*TEXTE À ANALYSER:*
┄┄┄┄┄┄
Dans quelle mesure cette opération est-elle un succès ?
Plusieurs lectures peuvent être faites de cette intervention. Les acteurs, eux-mêmes, tendent à qualifier les actions depuis le sommet de Pau (janvier 2020 NDLR) comme un succès ou du moins une réelle "montée en puissance". Les communiqués officiels font état d’un grand nombre de terroristes neutralisés notamment dans l’espace des trois frontières entre le Mali, le Niger et le Burkina-Faso. On parle d’environ 600 individus depuis le début de l’année. Il y a également eu un succès opérationnel avec la neutralisation du leader d’Aqmi (Abdelmalek Droukdal). Un succès à relativiser toutefois, puisque Aqmi n’a plus du tout le même poids qu’en 2012. La coalition a d’ailleurs déclaré se focaliser désormais sur l’EIGS, groupe terroriste rattaché à l’Etat Islamique.
┄┄┄┄┄┄
*DONNÉES FOURNIES:*
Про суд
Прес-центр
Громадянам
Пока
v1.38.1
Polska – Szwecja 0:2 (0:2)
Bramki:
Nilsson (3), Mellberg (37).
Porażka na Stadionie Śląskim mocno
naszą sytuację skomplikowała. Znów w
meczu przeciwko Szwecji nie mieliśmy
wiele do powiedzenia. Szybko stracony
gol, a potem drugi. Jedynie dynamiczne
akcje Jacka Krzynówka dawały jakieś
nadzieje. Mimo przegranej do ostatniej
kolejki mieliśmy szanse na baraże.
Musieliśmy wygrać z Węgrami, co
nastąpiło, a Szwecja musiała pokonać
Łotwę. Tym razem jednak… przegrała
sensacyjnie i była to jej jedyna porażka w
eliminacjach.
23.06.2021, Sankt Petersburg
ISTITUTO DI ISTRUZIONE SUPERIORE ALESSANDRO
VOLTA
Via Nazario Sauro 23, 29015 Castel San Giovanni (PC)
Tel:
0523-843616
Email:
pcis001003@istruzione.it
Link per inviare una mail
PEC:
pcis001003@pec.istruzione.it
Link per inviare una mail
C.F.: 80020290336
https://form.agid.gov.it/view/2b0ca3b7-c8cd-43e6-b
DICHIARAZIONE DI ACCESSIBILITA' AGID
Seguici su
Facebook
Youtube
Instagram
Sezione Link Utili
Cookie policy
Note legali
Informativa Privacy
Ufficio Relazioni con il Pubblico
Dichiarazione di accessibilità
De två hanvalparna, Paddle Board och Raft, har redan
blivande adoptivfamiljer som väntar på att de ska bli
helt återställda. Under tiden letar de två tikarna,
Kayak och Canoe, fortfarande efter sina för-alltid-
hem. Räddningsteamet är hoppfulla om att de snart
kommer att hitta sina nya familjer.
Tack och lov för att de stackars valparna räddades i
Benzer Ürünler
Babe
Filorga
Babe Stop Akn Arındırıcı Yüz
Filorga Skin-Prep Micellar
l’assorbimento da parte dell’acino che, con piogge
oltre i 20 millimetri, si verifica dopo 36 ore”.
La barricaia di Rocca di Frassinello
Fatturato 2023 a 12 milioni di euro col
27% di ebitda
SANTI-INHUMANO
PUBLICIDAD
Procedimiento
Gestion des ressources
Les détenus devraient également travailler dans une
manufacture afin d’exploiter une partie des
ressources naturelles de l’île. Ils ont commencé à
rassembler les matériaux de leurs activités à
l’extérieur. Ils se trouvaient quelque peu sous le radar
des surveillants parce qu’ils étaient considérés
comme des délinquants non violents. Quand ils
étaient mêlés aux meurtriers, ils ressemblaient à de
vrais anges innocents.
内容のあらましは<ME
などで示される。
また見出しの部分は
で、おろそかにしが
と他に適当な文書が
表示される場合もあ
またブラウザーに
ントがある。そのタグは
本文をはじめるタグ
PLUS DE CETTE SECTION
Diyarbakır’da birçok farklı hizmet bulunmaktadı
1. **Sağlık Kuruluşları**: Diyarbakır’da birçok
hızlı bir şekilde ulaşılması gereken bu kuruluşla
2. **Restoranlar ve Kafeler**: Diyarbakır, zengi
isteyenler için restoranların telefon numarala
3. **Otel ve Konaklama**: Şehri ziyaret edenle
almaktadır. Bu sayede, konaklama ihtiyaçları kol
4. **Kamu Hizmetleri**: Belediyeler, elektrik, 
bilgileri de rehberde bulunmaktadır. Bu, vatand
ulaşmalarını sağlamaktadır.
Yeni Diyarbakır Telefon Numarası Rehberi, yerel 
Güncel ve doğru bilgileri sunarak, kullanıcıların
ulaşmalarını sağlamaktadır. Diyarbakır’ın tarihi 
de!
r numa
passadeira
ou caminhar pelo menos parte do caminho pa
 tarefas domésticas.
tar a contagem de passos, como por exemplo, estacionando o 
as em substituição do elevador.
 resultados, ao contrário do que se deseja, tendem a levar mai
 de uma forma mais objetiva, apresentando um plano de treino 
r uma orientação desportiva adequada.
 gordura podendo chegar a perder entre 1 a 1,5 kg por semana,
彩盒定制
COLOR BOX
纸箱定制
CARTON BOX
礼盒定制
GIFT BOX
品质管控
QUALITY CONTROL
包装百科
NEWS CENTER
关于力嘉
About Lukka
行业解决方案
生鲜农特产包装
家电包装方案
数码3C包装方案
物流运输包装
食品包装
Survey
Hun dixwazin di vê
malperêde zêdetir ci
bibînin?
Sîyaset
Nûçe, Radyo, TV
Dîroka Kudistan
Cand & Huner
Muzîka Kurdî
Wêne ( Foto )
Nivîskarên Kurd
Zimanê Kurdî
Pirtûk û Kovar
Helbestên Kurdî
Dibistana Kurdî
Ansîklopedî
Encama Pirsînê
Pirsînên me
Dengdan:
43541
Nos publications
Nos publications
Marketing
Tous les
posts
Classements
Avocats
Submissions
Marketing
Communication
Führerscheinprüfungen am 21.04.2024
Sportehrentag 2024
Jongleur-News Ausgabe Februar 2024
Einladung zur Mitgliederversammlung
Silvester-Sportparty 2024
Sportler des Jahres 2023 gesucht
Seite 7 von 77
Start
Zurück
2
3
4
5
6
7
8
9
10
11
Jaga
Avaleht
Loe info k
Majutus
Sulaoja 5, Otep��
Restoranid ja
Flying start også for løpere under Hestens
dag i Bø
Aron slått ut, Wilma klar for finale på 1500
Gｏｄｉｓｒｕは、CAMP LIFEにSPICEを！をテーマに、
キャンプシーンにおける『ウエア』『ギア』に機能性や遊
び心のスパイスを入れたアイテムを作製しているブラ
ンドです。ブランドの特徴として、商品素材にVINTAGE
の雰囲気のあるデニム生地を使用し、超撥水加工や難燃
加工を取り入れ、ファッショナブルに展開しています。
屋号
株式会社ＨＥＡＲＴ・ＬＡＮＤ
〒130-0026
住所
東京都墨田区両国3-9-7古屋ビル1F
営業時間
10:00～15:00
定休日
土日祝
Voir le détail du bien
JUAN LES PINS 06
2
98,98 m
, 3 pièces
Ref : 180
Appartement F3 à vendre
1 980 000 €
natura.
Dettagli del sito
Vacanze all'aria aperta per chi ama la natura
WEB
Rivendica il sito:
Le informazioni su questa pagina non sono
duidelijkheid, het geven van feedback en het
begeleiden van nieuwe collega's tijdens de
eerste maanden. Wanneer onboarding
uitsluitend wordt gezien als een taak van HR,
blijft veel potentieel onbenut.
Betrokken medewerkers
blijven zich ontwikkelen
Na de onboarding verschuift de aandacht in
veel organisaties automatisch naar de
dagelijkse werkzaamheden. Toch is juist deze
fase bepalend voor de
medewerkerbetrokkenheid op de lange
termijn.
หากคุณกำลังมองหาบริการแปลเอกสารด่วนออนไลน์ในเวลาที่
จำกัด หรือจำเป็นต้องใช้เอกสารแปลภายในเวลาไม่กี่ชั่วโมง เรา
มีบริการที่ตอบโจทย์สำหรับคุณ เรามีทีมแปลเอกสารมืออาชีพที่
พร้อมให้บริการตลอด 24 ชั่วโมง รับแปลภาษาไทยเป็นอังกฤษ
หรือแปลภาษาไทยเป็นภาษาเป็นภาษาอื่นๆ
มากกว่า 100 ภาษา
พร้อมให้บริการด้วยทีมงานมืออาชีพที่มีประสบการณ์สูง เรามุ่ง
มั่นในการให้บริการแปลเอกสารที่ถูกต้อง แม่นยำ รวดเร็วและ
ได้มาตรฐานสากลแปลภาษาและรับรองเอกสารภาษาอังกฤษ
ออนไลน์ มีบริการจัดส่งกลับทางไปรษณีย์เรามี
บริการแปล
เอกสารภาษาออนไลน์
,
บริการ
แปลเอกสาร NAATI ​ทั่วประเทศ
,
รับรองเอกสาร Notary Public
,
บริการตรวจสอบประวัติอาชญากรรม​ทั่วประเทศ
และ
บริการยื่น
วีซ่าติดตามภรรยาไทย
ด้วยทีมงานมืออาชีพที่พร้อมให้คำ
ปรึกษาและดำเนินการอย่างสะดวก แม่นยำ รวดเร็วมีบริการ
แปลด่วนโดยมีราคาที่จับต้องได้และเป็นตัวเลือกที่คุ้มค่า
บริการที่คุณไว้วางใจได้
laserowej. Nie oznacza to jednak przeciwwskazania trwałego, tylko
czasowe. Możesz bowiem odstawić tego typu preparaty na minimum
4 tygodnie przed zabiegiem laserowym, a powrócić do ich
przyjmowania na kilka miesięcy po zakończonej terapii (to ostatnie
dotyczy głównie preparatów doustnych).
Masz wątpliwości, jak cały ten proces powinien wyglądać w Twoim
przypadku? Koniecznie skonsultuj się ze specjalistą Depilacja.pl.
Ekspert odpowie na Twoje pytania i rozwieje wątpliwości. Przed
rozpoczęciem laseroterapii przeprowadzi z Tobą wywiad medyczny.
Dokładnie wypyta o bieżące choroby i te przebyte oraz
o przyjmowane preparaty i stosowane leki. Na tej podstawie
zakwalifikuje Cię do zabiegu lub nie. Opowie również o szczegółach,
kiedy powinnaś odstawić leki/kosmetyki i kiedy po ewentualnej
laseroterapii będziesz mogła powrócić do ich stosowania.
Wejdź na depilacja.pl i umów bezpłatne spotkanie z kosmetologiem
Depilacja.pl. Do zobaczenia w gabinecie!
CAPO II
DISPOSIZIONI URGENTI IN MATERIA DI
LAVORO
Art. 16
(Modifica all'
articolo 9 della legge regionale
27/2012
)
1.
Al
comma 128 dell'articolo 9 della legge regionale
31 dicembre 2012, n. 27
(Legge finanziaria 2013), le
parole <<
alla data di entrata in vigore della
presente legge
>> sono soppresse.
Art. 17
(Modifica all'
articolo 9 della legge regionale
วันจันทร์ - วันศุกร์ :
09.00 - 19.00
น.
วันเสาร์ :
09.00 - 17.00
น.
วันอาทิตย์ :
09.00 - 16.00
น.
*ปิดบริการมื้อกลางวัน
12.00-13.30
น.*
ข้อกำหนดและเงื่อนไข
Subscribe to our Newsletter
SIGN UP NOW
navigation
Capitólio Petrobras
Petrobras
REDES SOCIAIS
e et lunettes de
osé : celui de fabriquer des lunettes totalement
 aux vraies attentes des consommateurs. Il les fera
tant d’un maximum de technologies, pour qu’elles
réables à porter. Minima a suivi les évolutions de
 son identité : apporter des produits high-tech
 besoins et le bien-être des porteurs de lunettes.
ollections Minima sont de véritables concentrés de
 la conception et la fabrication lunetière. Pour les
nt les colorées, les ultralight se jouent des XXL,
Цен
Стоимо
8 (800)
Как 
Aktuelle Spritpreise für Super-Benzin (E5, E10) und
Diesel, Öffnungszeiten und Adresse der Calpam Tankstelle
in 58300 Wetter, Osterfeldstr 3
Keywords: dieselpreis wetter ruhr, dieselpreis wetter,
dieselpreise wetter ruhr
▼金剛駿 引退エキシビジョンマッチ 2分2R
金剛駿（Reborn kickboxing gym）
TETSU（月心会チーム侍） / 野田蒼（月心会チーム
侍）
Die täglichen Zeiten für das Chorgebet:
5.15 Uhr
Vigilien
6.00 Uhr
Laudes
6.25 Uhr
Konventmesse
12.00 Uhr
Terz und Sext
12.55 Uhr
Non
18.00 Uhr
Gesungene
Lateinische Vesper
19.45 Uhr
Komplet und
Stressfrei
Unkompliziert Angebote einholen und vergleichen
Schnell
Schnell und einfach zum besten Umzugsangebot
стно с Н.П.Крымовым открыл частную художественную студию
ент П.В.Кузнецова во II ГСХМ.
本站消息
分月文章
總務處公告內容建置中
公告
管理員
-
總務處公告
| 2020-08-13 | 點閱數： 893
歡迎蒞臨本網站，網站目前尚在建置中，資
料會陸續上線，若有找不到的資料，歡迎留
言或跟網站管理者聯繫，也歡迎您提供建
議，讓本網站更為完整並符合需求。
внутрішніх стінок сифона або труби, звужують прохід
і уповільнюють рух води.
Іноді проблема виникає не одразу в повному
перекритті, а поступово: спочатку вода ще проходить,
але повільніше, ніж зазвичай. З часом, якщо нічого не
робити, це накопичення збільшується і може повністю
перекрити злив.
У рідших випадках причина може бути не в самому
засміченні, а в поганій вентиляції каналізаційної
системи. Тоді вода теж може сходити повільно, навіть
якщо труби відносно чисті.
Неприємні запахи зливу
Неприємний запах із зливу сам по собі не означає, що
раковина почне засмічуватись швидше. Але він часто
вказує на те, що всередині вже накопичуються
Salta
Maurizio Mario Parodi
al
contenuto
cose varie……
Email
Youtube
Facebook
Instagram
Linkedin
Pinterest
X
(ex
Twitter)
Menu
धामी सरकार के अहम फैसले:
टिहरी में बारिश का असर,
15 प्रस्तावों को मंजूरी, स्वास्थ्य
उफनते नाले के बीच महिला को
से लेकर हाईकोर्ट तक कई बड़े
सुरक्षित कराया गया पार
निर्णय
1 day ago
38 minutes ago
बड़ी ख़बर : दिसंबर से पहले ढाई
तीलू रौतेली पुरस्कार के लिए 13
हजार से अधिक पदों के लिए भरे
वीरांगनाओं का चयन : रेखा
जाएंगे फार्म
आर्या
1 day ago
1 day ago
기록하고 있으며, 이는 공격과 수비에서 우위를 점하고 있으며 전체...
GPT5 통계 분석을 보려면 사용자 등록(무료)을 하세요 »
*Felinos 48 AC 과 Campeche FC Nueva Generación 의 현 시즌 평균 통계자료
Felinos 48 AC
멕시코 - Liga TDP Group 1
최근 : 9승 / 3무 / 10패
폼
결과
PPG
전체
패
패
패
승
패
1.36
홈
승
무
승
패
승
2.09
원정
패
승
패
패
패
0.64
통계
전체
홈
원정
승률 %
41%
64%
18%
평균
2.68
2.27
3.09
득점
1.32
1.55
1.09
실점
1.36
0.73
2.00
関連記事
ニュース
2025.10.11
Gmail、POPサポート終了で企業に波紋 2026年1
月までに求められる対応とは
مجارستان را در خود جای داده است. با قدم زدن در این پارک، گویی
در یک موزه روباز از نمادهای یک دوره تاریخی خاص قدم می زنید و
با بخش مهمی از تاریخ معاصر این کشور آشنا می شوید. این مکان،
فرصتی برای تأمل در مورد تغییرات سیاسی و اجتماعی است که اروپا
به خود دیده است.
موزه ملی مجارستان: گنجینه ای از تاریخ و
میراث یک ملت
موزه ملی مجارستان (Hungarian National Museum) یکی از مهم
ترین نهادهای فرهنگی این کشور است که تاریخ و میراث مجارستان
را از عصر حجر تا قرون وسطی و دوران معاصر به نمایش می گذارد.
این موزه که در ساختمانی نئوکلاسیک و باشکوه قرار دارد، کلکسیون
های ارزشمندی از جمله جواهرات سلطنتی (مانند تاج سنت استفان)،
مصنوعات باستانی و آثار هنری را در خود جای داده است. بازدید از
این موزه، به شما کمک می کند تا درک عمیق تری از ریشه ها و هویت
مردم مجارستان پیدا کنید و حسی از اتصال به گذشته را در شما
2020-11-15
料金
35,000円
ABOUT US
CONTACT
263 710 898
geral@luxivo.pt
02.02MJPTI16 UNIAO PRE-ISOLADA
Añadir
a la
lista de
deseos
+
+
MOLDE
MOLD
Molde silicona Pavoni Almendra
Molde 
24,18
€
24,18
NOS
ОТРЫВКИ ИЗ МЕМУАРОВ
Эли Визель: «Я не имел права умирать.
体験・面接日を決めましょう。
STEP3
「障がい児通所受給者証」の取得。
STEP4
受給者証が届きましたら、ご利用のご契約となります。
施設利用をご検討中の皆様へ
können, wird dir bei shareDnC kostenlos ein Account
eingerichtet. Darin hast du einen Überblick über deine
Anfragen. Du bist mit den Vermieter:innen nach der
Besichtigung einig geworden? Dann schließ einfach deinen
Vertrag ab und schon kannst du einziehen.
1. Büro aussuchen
┄┄┄┄┄┄
*VÉRIFIEZ VOS ACQUIS:*
1) Citez tous les pays nommés dans le texte sur le bilan de l'opération.
2) Poursuivez le texte sur le bilan de l'opération à partir de sa dernière phrase.

*RÉPONSES DANS L'ORDRE:*
1) Le Mali, le Niger et le Burkina-Faso.

2)
D’un autre côté, il faut rappeler à quel point la situation du Niger demeure compliquée. Les groupes terroristes sont extrêmement mobiles, ce qui rend la lutte difficile. Il faut aussi composer avec les affrontements inter-communautaires, ceux entre les factions rivales des différents groupes armés et les violences des milices militarisées. L’environnement social est compliqué. On s’aperçoit aussi qu’il y a une très grande violence dans la zone qui provient des "hommes armés non identifiés" que la population surnomme "bandits". Les violations des droits de l’homme perpétrées par les forces armées des pays du G5 posent aussi largement question. Au final, ce sont des résultats contrastés.
Ces résultats contrastés s'expliquent t-ils par des effectifs insuffisants ?
Sur place, il y a quand même 5000 soldats français, 5100 hommes des forces conjointes (du G5 Sahel, NDLR) et 15.000 du côté de la Minusma. Tous ces hommes n’ont pas le même mandat mais cela constitue un déploiement assez considérable. A titre personnel, je ne pense pas que la question soit celle d’un renforcement des capacités militaires. Je pense qu’il faut plutôt les compléter, prendre en compte toutes leurs dimensions : opérationnelle, gouvernance, droits de l’homme, condition militaire etc… Il faut un effort comparable en matière judiciaire, en matière pénale. Neutraliser le terrorisme passe par le démantèlement des réseaux, l'identification des différentes responsabilités.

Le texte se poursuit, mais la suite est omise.